• **Exercise goal**
Pick the lines holding the string "giải" out of the records and copy them.

• **Data extracted from a collection**
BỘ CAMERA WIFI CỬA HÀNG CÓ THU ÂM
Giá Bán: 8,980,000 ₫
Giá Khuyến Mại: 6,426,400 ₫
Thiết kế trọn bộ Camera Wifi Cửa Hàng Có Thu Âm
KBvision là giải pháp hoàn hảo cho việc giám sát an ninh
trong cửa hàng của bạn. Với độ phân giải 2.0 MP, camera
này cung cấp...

• **Answer area**
KBvision là giải pháp hoàn hảo cho việc giám sát an ninh
trong cửa hàng của bạn. Với độ phân giải 2.0 MP, camera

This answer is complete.